=== EXERCISE MATERIAL ===
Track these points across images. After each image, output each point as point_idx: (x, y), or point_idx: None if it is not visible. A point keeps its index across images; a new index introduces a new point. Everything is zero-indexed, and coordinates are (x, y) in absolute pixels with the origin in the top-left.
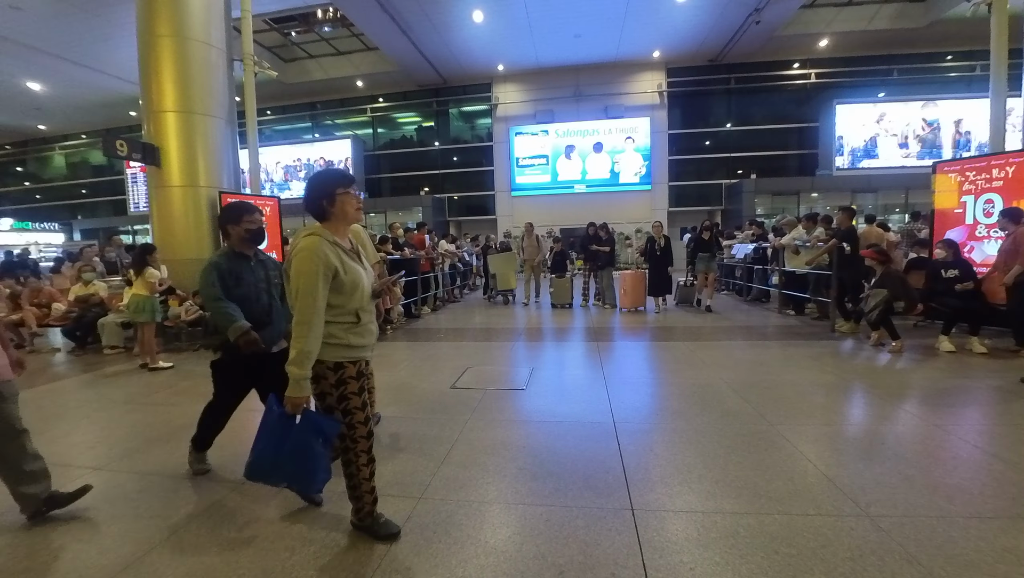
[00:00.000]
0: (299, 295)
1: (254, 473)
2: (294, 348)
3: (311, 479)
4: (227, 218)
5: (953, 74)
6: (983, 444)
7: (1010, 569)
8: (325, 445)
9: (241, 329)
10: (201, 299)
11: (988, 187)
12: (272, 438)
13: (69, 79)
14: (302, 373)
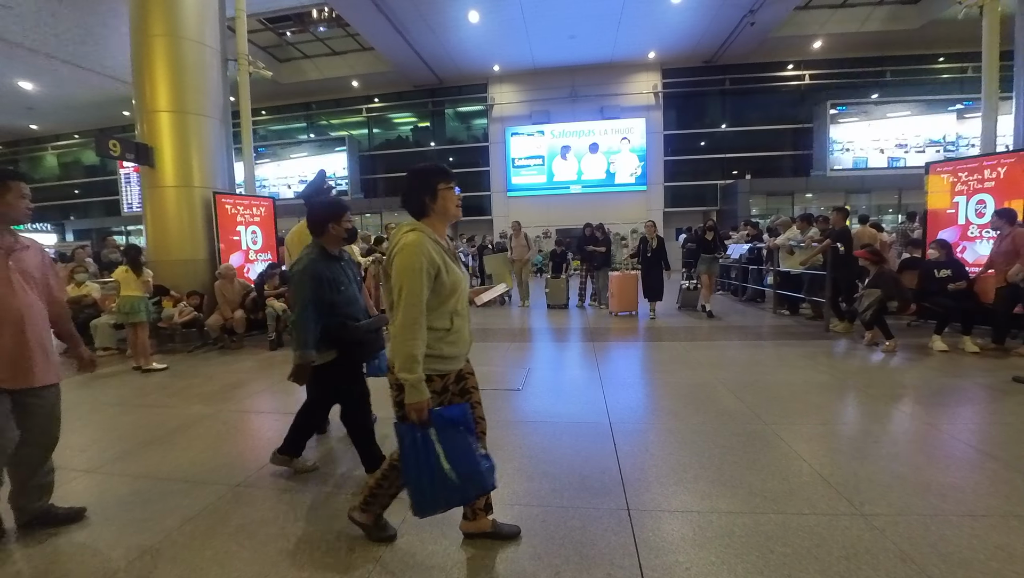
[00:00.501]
0: (404, 294)
1: (425, 508)
2: (401, 353)
3: (480, 478)
4: (330, 216)
5: (945, 76)
6: (975, 442)
7: (1002, 566)
8: (469, 433)
9: (309, 359)
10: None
11: (980, 188)
12: (419, 462)
13: (61, 78)
14: (416, 377)
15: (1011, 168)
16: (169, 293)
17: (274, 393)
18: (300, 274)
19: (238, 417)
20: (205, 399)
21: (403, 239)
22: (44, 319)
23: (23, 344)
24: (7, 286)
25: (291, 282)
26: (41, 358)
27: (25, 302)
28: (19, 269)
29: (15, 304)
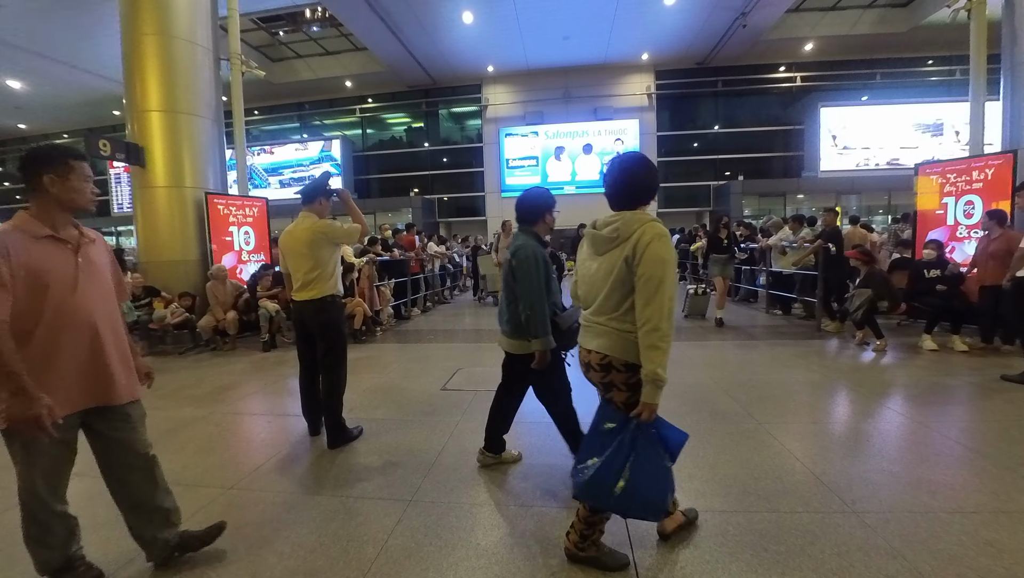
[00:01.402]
0: (665, 286)
1: (591, 493)
2: (659, 349)
3: (662, 499)
4: (547, 205)
5: (934, 78)
6: (964, 440)
7: (991, 562)
8: (671, 459)
9: (550, 346)
10: (526, 292)
11: (968, 189)
12: (618, 454)
13: (50, 77)
14: (666, 378)
15: (998, 169)
16: (160, 294)
17: (267, 395)
18: (533, 259)
19: (230, 419)
20: (197, 401)
21: (654, 229)
22: (120, 324)
23: (101, 355)
24: (78, 289)
25: (520, 268)
26: (122, 370)
27: (99, 306)
28: (88, 267)
29: (88, 308)
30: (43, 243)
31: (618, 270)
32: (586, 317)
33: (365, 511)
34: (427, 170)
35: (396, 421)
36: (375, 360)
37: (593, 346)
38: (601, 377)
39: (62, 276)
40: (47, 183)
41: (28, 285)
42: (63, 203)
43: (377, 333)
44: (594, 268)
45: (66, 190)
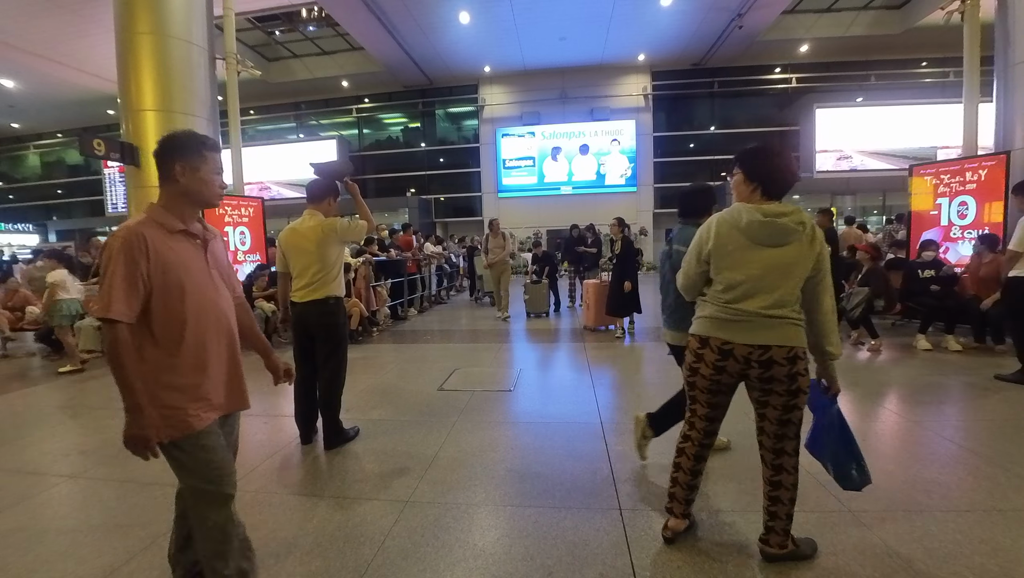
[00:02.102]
0: (828, 278)
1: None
2: (836, 333)
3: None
4: (713, 200)
5: (928, 80)
6: (959, 439)
7: (986, 560)
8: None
9: None
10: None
11: (962, 189)
12: (841, 437)
13: (44, 76)
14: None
15: (992, 170)
16: None
17: (263, 395)
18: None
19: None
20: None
21: (814, 221)
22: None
23: (236, 357)
24: (213, 288)
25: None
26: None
27: (228, 305)
28: (216, 265)
29: (223, 308)
30: (177, 238)
31: (804, 261)
32: (743, 310)
33: (362, 512)
34: (424, 170)
35: (393, 422)
36: (372, 361)
37: (775, 341)
38: (787, 370)
39: (197, 275)
40: (178, 172)
41: (167, 285)
42: (191, 195)
43: (374, 333)
44: (767, 257)
45: (196, 181)
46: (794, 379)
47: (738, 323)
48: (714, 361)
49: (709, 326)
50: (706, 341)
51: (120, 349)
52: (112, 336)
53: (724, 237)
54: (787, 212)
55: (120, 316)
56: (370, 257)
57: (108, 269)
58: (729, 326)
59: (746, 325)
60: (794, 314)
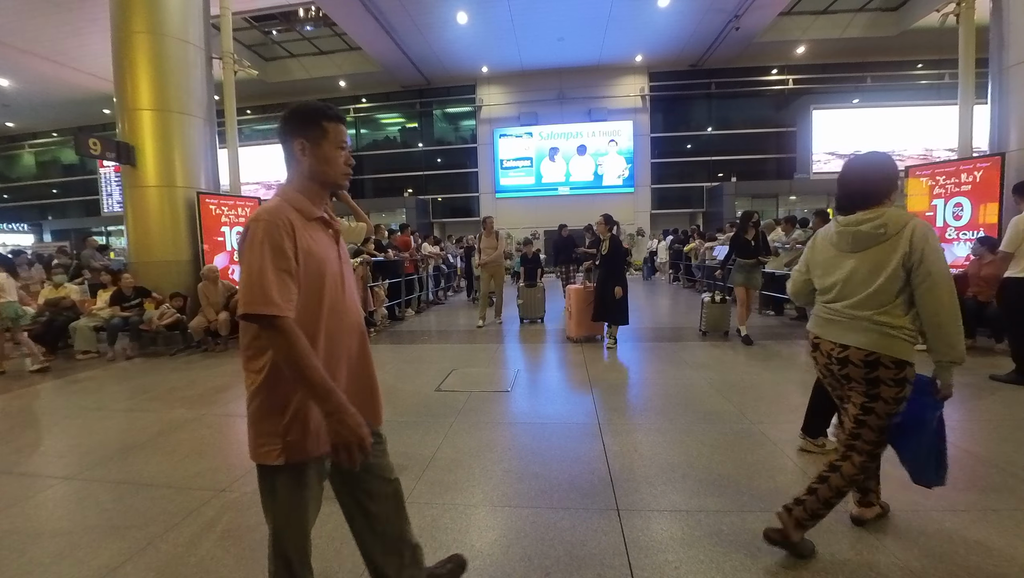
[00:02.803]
0: (946, 275)
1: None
2: (960, 334)
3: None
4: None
5: (923, 82)
6: (954, 439)
7: (981, 560)
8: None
9: None
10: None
11: (957, 191)
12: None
13: (38, 75)
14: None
15: (987, 172)
16: (151, 295)
17: None
18: None
19: (222, 421)
20: (188, 403)
21: (924, 224)
22: None
23: (369, 366)
24: (345, 284)
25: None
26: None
27: (358, 304)
28: (345, 259)
29: (356, 308)
30: (314, 226)
31: (893, 266)
32: (836, 310)
33: None
34: (421, 170)
35: (390, 422)
36: None
37: (853, 342)
38: (864, 373)
39: (333, 268)
40: (299, 150)
41: (308, 276)
42: (315, 176)
43: (371, 334)
44: (850, 263)
45: (317, 160)
46: (874, 384)
47: (828, 321)
48: (810, 352)
49: (811, 323)
50: (808, 336)
51: (298, 345)
52: (282, 333)
53: (819, 248)
54: (867, 220)
55: (280, 309)
56: (368, 257)
57: (254, 257)
58: (821, 323)
59: (833, 323)
60: (880, 318)
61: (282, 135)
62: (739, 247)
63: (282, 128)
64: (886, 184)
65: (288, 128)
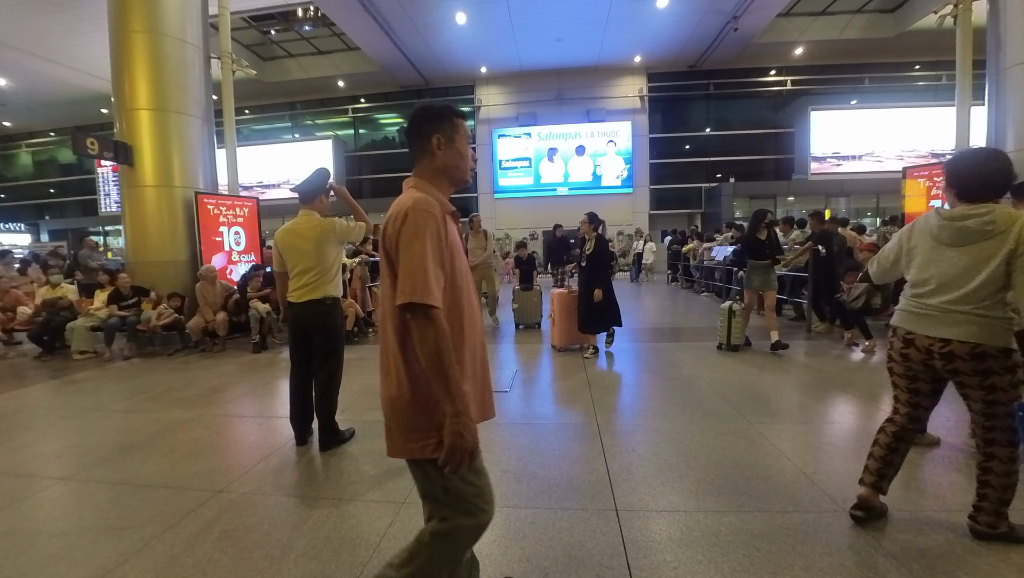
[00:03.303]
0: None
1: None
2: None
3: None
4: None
5: (921, 83)
6: (951, 439)
7: (978, 560)
8: None
9: None
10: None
11: None
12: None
13: (36, 74)
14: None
15: None
16: (149, 294)
17: (257, 397)
18: None
19: (220, 422)
20: (186, 403)
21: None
22: None
23: (486, 364)
24: (472, 282)
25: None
26: None
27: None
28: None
29: (478, 306)
30: (449, 222)
31: (998, 262)
32: (931, 305)
33: (357, 514)
34: None
35: None
36: (367, 361)
37: (955, 335)
38: (973, 366)
39: (465, 266)
40: (435, 145)
41: (452, 270)
42: (448, 170)
43: (369, 334)
44: (952, 257)
45: (451, 154)
46: (986, 375)
47: (922, 316)
48: (899, 349)
49: (899, 318)
50: (895, 332)
51: (447, 339)
52: (434, 325)
53: (917, 239)
54: (974, 214)
55: (438, 301)
56: (366, 257)
57: (416, 247)
58: (914, 319)
59: (929, 319)
60: (982, 311)
61: (417, 129)
62: (752, 248)
63: (418, 123)
64: (1002, 180)
65: (425, 123)
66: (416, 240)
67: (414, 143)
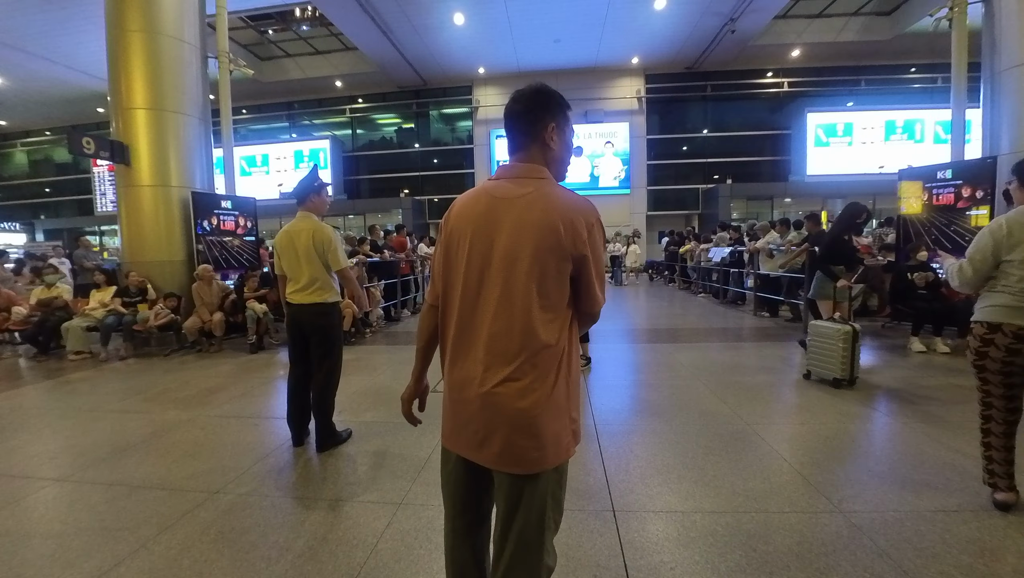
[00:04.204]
0: None
1: None
2: None
3: None
4: None
5: (916, 85)
6: (946, 440)
7: (973, 560)
8: None
9: None
10: None
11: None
12: None
13: (31, 73)
14: None
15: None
16: (145, 295)
17: (254, 397)
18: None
19: (217, 422)
20: (182, 404)
21: None
22: None
23: None
24: None
25: None
26: None
27: None
28: None
29: None
30: None
31: None
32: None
33: (354, 514)
34: (417, 171)
35: (385, 424)
36: (364, 362)
37: None
38: None
39: None
40: (549, 134)
41: None
42: (555, 161)
43: (367, 335)
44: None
45: (562, 145)
46: None
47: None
48: (1007, 345)
49: (1004, 313)
50: (997, 327)
51: None
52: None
53: (1019, 233)
54: None
55: None
56: (363, 258)
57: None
58: (1013, 313)
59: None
60: None
61: (533, 115)
62: (840, 252)
63: (535, 107)
64: None
65: (543, 108)
66: (602, 248)
67: (524, 126)
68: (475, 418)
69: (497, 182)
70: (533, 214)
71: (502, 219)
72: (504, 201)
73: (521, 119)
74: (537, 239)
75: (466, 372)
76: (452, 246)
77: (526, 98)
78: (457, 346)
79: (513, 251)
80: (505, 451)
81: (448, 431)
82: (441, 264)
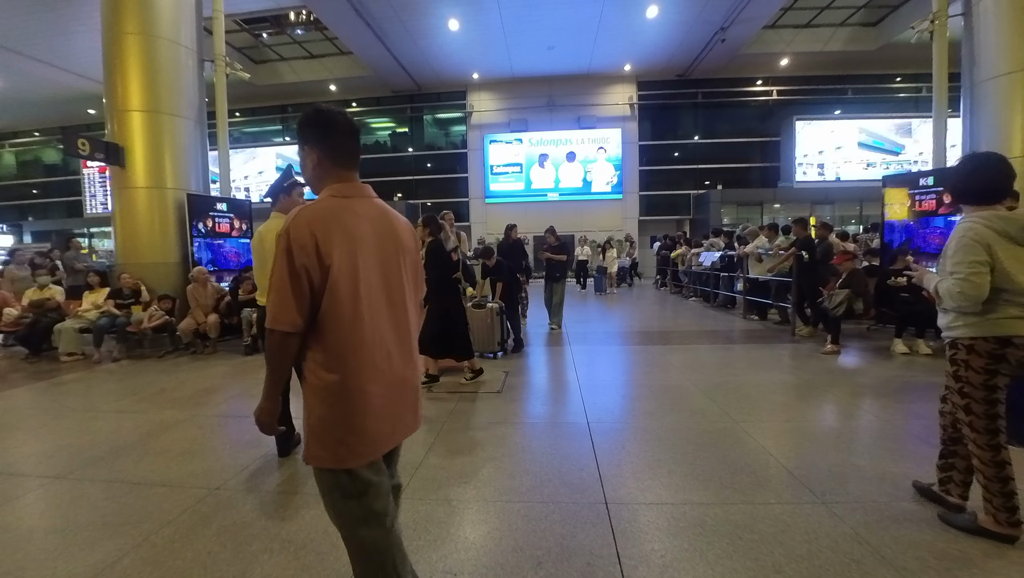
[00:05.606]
0: None
1: None
2: None
3: None
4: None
5: (901, 95)
6: (926, 436)
7: (947, 545)
8: None
9: None
10: None
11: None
12: None
13: (22, 74)
14: None
15: None
16: (139, 297)
17: (251, 397)
18: None
19: (214, 422)
20: (178, 404)
21: None
22: None
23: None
24: None
25: None
26: None
27: None
28: None
29: None
30: None
31: None
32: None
33: None
34: (411, 175)
35: None
36: None
37: None
38: None
39: None
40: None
41: None
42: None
43: None
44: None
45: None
46: None
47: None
48: (1019, 358)
49: (1002, 327)
50: (1008, 341)
51: None
52: None
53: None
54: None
55: None
56: None
57: None
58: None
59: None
60: None
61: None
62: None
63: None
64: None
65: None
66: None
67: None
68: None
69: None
70: None
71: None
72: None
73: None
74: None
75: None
76: None
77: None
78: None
79: None
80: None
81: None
82: None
===
THE PROBLEM:
Only the lines from the one containing "74: (537, 239)" through the final line of the data should be given again, exactly and without pictures.

ANSWER AREA:
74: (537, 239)
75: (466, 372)
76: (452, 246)
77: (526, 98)
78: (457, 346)
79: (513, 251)
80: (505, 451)
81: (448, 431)
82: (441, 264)
[00:05.606]
0: None
1: None
2: None
3: None
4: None
5: (901, 95)
6: (926, 436)
7: (947, 545)
8: None
9: None
10: None
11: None
12: None
13: (22, 74)
14: None
15: None
16: (139, 297)
17: (251, 397)
18: None
19: (214, 422)
20: (178, 404)
21: None
22: None
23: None
24: None
25: None
26: None
27: None
28: None
29: None
30: None
31: None
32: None
33: None
34: (411, 175)
35: None
36: None
37: None
38: None
39: None
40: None
41: None
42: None
43: None
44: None
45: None
46: None
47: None
48: (1019, 358)
49: (1002, 327)
50: (1008, 341)
51: None
52: None
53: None
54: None
55: None
56: None
57: None
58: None
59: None
60: None
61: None
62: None
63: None
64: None
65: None
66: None
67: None
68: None
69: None
70: None
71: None
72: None
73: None
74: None
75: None
76: None
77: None
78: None
79: None
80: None
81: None
82: None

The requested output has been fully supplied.